Леонид Витальевич тяжело переживал вынужденную разлуку с родиной. Кратковременные наезды в Москву и Петербург в промежутки между гастролями в Италии еще больше обостряли чувство оторванности. Революционные события в стране нарастали с каждым днем, а Собинов, едва успев войти в курс этих событий, вынужден был вновь уезжать в Италию.
Он не мог отказаться от гастролей в крупнейшем оперном театре мира, так как понимал, что они утверждают славу русского искусства, что его успех — это успех русского искусства, успех русской гуманистической культуры, и справедливо считал, что не имеет права отказываться от этой миссии., Но понимать — это одно, а чувствовать — другое. Чувствами своими он был в России. Никакие успехи на оперной сцене не могли заглушить в Собинове горечь и обиду при известии о позорной сдаче изменником Стесселем Порт-Артура. Утешало лишь одно: уверенность, что все эти печальные события — начало конца прогнившего насквозь русского самодержавия.

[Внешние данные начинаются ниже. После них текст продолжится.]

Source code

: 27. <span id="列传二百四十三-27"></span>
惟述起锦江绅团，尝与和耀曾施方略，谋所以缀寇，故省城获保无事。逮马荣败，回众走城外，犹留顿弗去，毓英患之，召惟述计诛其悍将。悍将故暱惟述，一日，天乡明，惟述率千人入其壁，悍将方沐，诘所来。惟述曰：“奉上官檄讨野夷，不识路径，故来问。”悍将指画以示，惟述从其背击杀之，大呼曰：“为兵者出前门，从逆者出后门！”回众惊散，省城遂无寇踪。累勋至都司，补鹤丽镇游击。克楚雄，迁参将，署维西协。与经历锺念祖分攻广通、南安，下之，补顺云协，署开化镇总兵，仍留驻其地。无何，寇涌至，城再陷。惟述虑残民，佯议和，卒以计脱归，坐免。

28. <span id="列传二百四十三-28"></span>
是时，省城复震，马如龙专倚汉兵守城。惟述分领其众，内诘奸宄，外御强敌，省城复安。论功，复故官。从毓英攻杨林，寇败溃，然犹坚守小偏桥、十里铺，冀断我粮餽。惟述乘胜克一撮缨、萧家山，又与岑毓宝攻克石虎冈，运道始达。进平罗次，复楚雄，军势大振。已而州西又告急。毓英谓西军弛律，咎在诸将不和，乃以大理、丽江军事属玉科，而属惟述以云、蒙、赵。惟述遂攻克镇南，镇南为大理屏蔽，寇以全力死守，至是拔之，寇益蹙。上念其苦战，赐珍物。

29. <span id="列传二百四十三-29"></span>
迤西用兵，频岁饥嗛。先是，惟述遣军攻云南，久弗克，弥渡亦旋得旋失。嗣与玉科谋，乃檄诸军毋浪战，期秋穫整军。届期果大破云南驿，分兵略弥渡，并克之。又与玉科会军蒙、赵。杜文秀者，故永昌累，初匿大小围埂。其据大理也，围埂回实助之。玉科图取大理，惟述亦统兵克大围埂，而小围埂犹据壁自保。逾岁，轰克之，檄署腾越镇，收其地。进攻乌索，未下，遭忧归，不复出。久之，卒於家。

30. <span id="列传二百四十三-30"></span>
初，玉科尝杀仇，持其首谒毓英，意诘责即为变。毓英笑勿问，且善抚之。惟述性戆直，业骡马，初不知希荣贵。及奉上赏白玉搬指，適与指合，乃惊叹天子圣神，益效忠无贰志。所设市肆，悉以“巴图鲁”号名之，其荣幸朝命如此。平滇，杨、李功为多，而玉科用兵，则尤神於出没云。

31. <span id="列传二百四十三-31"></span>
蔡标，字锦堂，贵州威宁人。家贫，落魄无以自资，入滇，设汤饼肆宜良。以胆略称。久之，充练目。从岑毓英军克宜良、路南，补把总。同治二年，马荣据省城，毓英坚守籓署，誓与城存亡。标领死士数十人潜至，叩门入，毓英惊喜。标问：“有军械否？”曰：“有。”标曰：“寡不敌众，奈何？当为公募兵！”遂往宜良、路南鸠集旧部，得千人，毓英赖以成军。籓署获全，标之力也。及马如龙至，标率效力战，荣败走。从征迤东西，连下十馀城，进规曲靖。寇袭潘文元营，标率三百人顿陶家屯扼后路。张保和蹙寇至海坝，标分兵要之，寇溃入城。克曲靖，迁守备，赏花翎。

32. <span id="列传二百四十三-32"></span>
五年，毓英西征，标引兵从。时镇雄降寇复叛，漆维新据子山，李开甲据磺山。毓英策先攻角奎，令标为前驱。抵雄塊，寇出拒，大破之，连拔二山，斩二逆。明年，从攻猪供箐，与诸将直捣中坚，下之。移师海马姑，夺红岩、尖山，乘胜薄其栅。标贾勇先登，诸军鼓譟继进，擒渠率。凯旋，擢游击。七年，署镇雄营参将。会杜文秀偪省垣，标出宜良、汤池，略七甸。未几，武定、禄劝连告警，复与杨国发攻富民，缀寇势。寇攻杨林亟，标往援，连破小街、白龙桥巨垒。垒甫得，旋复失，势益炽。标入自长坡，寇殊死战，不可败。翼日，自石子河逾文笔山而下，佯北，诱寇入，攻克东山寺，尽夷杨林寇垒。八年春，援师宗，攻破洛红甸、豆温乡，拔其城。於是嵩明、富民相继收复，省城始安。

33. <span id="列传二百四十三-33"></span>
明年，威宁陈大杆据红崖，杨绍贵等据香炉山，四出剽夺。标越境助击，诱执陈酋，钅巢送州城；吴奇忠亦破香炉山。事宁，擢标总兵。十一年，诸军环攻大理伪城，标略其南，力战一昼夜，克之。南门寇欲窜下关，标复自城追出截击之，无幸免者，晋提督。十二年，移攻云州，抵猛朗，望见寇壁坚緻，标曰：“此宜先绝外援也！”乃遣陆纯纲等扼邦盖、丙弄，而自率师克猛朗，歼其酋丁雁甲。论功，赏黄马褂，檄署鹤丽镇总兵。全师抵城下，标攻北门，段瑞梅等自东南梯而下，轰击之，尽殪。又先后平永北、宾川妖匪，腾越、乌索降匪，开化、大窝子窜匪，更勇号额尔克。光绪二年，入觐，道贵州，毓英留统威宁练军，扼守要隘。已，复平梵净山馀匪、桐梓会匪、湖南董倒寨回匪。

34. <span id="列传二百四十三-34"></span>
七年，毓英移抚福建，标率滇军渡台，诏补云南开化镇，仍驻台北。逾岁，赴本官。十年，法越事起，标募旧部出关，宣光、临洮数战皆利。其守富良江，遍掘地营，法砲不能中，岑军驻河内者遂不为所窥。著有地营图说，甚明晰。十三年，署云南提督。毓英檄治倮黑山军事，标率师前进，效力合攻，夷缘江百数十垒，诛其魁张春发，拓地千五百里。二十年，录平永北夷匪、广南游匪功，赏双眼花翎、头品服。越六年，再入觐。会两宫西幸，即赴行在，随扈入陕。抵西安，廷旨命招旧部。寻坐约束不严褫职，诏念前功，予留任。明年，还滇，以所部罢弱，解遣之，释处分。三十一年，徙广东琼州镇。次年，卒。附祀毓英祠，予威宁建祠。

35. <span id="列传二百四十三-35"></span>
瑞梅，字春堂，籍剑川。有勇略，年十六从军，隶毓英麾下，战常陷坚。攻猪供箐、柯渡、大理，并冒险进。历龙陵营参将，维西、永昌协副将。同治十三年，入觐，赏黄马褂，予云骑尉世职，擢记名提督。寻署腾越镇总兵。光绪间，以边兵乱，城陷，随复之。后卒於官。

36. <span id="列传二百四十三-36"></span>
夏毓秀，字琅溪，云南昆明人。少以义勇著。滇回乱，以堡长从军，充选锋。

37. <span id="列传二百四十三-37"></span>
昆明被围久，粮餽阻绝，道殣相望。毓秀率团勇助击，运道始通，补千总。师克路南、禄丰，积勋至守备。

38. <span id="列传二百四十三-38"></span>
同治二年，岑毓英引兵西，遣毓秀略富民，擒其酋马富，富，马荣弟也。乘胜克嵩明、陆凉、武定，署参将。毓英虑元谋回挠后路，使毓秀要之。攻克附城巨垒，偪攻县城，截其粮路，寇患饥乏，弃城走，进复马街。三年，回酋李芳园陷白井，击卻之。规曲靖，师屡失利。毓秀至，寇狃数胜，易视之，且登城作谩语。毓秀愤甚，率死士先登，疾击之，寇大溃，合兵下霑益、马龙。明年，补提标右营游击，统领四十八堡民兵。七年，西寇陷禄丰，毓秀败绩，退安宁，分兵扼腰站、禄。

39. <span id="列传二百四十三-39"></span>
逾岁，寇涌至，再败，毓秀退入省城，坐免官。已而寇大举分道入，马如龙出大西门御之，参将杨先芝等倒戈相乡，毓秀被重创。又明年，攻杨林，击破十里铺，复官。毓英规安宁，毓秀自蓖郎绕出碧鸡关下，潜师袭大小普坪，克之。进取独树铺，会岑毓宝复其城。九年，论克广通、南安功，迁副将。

«Вчера вечером по городу раздались громкие крики газетчиков, и мы узнали печальную новость, что порт-артурский гарнизон сдался, — писал Собинов Е. М. Садовской. — Если трезво разобраться в оценке событий и без излишнего шовинизма, то приходится сознаться, что дело нами проиграно начистоту. И я думаю, что не пройдет много времени, мир будет заключен и эта несчастная война кончится к нашему благу, так как возврата к прошлому быть не может. И действительно, настанет весна русской жизни. Исторические законы неумолимы. Бюрократизм, чиновники, охранители, дворники и городовые общественной жизни потерпели поражение решительное… от которого им уже не оправиться. Горечь и обида, наполнившие душу в первый момент, сразу прошли, и я теперь светло и весело гляжу на наше будущее. Как хотелось бы теперь быть в России».
То же бодрое настроение, неиссякаемую веру в светлое будущее старается передать артист всем, с кем ему приходится общаться в эти годы.
Собинову писали многие, и, конечно, подавляющее большинство писем было от молодежи. С любимым артистом делились своими планами, надеждами, огорчениями и разочарованиями, просили помощи и совета. В Собинове молодежь чувствовала близкого ей по духу человека, человека своего, которому можно все сказать и который дружески откликнется и поддержит. Особенно внимателен он был к молодым людям, не представлявшим себе значения надвигающихся событий, которым будущее рисовалось в черном цвете. Вот что он пишет молодой журналистке, с которой переписывался, не будучи лично знакомым:
«Уныние, неуверенность в силах, скука жизни не должны быть свойствами молодости, особенно в то время, которое мы переживаем, время, полное надежд на будущее, когда чувствуется ясно заря новой, светлой жизни. Помните, что будущее принадлежит молодому поколению, которое должно быть во всеоружии и знания и энергии, когда настанет его пора. Можно было грустить и тяготиться жизнью в годы безвременья, в годы тупого гнета, давившего личность везде и во всем, но теперь безвременье миновало, Кащей перестал быть бессмертным, идет весна, и она будет торжеством, где юности будет отведено самое почетное место, потому что на ней почиют все надежды».